*** Dataset excerpts ***
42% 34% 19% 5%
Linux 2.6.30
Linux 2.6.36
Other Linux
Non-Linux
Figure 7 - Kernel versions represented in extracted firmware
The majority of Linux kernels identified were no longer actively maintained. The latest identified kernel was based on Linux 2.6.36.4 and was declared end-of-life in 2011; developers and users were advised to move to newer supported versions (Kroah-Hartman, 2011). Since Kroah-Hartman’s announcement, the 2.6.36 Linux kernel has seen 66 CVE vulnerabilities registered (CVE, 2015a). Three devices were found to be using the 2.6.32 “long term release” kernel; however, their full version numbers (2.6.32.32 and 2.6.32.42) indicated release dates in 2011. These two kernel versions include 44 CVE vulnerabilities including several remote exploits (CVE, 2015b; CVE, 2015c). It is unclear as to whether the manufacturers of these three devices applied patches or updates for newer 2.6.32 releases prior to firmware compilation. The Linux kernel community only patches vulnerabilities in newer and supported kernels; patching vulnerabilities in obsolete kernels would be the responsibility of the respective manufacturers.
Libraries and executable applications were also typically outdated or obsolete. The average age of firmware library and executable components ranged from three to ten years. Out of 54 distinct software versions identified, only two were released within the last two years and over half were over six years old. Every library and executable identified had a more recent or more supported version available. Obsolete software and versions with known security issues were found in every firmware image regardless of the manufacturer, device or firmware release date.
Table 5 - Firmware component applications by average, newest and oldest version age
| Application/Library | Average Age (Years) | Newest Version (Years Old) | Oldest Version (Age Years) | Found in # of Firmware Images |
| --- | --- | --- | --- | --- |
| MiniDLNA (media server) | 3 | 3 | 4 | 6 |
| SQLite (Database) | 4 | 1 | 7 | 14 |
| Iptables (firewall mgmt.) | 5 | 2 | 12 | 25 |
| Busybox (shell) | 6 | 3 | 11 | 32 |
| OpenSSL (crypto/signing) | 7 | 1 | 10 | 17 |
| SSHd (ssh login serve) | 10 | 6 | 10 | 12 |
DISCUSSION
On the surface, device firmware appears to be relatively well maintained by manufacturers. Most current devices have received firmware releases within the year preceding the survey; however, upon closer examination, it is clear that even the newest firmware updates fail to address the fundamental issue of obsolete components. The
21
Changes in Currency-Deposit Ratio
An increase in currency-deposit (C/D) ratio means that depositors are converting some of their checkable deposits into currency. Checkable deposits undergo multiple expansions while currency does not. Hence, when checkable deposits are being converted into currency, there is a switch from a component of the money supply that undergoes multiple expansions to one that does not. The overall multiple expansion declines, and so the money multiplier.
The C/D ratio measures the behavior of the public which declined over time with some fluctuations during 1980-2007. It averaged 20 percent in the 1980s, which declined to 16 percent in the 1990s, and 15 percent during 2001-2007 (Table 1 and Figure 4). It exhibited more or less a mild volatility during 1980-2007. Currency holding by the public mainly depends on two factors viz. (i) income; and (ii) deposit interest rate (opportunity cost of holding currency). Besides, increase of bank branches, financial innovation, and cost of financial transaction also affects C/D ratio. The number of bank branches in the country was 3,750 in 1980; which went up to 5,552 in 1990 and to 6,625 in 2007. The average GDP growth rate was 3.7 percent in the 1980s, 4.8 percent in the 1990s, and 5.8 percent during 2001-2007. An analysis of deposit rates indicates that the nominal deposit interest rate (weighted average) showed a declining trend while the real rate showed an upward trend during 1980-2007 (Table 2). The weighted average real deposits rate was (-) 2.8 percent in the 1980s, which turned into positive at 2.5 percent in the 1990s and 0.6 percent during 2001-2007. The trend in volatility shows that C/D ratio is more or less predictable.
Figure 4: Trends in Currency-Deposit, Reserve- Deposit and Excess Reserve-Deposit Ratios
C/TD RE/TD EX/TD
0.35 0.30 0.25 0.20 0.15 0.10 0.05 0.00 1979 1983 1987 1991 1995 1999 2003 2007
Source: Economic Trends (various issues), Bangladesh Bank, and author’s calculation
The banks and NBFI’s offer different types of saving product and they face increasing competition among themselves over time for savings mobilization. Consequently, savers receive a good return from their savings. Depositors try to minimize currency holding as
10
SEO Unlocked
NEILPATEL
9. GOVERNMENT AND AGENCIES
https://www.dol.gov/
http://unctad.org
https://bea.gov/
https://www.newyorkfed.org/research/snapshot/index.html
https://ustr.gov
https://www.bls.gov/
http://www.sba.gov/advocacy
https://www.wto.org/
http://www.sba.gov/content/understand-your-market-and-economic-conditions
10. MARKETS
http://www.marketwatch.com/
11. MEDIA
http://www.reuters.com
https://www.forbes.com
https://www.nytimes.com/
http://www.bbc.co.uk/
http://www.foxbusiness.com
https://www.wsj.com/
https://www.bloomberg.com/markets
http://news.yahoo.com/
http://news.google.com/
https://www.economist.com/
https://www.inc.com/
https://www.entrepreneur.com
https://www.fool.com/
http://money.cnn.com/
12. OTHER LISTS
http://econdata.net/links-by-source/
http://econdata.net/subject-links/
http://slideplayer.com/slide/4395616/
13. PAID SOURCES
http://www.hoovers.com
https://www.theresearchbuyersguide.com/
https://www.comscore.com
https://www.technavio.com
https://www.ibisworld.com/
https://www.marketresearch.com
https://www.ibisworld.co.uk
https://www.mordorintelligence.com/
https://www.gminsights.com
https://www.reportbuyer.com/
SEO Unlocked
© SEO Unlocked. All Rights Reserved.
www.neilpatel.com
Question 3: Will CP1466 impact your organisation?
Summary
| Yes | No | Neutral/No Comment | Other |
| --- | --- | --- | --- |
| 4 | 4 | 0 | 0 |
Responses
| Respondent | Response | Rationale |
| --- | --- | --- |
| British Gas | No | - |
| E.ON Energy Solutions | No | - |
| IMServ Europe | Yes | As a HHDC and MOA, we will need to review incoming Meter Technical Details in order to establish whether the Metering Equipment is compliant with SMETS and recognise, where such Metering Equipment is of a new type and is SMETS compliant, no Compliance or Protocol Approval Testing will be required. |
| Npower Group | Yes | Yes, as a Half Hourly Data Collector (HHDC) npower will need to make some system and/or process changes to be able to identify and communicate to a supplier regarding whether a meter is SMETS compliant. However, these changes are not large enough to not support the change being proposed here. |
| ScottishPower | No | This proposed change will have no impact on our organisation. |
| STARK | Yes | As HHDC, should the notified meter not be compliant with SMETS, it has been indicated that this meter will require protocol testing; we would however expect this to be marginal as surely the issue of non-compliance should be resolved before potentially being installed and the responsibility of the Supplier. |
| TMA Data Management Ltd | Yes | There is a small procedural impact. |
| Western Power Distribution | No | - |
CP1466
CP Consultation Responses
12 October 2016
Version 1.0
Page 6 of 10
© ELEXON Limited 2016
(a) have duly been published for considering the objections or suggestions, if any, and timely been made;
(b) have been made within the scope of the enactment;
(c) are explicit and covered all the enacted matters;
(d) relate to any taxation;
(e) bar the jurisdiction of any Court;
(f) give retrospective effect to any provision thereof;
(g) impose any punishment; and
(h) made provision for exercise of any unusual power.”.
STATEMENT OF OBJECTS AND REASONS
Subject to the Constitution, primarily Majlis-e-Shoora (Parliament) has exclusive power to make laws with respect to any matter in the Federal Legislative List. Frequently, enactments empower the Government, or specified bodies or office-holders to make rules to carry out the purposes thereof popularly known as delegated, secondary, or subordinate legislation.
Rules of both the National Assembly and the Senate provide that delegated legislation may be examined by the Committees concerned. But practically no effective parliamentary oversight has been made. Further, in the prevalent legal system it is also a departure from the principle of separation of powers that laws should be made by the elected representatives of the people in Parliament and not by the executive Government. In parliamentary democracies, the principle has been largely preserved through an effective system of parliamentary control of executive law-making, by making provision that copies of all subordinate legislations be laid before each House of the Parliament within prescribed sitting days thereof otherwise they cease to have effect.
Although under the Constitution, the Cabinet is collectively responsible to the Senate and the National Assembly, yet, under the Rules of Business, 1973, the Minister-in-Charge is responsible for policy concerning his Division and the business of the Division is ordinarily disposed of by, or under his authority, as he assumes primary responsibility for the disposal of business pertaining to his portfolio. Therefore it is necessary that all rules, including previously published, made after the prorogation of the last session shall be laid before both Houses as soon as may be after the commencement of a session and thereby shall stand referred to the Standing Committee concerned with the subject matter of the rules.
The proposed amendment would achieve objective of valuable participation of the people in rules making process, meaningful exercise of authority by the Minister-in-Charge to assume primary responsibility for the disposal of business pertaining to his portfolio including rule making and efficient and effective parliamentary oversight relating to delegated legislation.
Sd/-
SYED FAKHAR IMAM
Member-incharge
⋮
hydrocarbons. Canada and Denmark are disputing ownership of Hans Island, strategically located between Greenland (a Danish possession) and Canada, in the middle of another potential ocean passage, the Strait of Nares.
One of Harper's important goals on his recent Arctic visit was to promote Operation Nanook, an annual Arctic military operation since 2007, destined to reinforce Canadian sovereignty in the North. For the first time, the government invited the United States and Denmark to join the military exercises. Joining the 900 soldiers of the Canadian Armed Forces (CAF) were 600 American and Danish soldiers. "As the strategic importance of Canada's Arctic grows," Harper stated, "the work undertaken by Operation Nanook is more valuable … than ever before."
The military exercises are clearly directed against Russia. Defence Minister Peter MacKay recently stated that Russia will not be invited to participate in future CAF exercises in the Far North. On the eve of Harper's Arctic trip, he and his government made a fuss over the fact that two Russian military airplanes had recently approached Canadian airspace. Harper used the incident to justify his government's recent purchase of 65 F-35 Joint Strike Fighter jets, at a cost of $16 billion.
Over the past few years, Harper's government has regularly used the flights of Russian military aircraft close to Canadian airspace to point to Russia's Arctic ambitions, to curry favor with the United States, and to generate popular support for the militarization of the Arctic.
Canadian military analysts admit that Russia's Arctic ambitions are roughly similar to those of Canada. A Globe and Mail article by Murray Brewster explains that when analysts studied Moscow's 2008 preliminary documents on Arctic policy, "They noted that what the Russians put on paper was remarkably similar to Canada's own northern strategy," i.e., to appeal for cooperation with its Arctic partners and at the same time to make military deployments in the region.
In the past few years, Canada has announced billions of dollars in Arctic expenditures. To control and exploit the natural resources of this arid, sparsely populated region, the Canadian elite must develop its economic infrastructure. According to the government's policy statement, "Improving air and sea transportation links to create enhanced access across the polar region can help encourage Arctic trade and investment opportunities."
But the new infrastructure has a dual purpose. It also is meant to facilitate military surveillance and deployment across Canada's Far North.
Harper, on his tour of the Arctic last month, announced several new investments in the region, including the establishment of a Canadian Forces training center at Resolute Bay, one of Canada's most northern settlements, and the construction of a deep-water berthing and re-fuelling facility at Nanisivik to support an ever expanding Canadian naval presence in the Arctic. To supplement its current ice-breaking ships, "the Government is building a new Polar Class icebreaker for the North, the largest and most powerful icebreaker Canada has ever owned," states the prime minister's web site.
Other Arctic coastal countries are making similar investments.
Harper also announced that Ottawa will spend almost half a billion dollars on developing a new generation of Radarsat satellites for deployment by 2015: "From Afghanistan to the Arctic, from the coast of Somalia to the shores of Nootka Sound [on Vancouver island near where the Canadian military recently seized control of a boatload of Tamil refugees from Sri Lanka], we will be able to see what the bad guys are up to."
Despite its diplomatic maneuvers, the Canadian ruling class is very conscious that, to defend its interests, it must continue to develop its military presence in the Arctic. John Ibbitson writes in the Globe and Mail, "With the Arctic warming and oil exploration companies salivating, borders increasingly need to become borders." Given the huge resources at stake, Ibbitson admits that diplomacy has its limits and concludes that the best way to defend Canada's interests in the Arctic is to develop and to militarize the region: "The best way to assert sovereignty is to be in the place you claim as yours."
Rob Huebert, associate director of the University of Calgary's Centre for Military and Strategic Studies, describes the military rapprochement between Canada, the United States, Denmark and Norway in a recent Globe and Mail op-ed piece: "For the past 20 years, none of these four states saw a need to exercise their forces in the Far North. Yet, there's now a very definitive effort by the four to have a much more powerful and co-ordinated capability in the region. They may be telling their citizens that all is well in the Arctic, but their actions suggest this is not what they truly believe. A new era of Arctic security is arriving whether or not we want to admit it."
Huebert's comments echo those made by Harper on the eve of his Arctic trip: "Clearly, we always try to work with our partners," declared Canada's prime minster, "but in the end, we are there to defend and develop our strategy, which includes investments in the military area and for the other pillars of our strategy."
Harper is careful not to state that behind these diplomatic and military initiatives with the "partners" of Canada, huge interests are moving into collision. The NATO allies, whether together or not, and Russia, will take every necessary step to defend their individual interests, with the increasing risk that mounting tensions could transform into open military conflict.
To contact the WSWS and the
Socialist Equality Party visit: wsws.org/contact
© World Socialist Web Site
***
Copy out each line of the data containing the string "organisation".

Response:
Question 3: Will CP1466 impact your organisation?
| ScottishPower | No | This proposed change will have no impact on our organisation. |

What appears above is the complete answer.